(Text segment)

# Early spring 2020 weed



## jellysgreen (Sep 17, 2019)

:ugeek: Newbie back again trying to learn, layed my prodiamine on my fall newly seed 100% KBG from supersededstore and notice POA germination. Also on my other 2021 future project I'm trying to just maintain it for now. Can someone identify this weed.


----------



## 1028mountain (Oct 1, 2019)

Look in the cool season weed identification thread.


----------



## jellysgreen (Sep 17, 2019)

Ok thank you


----------



## greengrass (Sep 9, 2018)

Looks like crocus. It will flower soon.


----------



## jellysgreen (Sep 17, 2019)

Hard to tell from the bad pic but I ruled out the quackgrass, I will try crocus


----------



## Spammage (Apr 30, 2017)

(End Text segment)
(Data listing)

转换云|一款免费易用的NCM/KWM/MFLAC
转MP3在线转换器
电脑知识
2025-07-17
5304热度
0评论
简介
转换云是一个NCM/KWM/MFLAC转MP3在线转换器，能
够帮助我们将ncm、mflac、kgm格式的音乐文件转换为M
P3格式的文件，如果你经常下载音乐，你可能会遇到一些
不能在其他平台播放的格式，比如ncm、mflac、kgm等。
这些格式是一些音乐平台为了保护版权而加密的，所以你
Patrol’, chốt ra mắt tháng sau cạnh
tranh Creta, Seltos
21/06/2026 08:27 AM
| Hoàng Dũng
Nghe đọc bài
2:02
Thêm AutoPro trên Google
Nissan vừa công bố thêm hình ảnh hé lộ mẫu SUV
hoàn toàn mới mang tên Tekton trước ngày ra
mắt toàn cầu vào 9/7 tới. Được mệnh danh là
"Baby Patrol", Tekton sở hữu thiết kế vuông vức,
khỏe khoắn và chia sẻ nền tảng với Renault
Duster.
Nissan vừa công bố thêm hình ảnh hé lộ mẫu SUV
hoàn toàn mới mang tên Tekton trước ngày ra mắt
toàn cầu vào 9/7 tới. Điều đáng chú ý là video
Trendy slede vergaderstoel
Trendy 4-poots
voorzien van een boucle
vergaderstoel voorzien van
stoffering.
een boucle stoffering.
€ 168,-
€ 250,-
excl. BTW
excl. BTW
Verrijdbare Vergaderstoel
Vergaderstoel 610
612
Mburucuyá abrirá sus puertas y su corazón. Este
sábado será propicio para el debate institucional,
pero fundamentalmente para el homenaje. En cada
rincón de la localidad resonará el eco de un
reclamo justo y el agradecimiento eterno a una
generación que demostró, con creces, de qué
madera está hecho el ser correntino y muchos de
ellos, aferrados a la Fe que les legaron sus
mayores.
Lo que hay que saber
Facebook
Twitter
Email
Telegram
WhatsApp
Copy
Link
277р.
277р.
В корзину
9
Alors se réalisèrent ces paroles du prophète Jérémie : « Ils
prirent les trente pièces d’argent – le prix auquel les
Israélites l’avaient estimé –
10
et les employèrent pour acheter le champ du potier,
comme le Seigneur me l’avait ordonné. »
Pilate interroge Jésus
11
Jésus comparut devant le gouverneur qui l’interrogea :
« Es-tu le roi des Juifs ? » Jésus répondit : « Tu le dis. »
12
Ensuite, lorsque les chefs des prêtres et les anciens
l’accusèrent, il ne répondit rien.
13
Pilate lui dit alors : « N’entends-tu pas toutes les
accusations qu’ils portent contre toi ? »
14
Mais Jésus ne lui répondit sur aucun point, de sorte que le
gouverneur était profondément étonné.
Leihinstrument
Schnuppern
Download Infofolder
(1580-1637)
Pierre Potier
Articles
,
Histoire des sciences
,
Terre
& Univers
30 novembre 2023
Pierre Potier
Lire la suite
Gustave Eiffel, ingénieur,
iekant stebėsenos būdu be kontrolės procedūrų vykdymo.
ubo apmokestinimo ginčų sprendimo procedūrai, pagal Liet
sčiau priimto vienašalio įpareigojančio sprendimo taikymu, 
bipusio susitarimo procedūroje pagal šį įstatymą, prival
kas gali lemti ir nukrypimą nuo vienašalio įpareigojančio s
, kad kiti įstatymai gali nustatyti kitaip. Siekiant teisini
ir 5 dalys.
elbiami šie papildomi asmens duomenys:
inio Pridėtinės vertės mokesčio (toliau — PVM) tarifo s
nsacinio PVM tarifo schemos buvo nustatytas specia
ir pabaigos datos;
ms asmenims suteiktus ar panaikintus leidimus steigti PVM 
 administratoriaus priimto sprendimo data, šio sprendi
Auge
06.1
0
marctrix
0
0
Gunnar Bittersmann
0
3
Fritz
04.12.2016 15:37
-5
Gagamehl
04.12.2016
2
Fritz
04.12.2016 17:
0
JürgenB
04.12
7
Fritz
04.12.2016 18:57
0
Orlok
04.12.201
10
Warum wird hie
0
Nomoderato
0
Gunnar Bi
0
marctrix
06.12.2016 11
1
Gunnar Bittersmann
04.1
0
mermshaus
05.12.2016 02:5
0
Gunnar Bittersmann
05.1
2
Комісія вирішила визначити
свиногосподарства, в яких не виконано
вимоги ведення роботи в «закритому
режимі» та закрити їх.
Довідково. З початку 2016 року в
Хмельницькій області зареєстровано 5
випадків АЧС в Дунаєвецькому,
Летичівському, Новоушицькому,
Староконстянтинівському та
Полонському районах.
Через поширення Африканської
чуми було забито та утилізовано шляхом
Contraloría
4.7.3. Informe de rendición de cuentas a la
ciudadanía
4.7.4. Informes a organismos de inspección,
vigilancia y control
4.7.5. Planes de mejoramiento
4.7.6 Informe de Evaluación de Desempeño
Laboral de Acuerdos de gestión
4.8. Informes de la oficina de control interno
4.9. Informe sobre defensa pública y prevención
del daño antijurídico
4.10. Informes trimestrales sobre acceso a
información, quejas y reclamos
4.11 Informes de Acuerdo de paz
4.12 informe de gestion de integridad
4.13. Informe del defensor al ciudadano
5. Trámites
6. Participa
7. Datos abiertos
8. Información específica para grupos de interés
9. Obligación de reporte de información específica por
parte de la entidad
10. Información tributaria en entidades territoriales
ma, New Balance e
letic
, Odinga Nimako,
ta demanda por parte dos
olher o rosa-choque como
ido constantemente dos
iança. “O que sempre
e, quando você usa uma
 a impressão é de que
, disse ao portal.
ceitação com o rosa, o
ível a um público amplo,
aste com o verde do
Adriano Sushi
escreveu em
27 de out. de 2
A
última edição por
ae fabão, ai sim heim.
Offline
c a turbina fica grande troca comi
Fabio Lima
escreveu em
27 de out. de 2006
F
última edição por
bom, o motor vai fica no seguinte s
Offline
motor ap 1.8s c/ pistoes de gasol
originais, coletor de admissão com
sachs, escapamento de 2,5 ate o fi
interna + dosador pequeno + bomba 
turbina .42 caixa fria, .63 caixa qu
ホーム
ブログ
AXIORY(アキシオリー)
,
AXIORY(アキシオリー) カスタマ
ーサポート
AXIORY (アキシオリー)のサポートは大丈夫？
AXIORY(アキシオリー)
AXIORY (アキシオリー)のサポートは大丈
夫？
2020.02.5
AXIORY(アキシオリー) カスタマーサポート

(End Data listing)

Apply what you read:
1. In the spring weed thread, how would you restate the paragraph beginning "Newbie back again trying to learn" as a short bulleted list that keeps its main facts?
2. Answer these questions from the spring weed thread:
(a) Which thread does 1028mountain suggest looking in?
(b) What does greengrass think the plant is, and what does greengrass say it will do soon?
(c) Which grass does jellysgreen say has been ruled out?
3. Carry on the spring weed thread from its last line.

Outputs in order:
1.
- The poster is a newbie trying to learn.
- Prodiamine was put down on a fall, newly seeded lawn of 100% KBG from supersededstore.
- POA germination was then noticed.
- A separate future project for 2021 is only being maintained for now.
- The poster asks for help identifying a weed.

2.
(a) The cool season weed identification thread.
(b) Crocus, and it will flower soon.
(c) Quackgrass.

3.
@jellysgreen, @g-man identified this as Star of Bethlehem in another thread. I have no experience with it, but it looks like the same thing.


----------



## jellysgreen (Sep 17, 2019)

@Spammage wow thanks, that's exactly what it is!!! Would've never guessed


----------



## Willygoat (Mar 19, 2020)

I've been digging these up all day. Hard to chemically kill, best to dig up because they have bulbs.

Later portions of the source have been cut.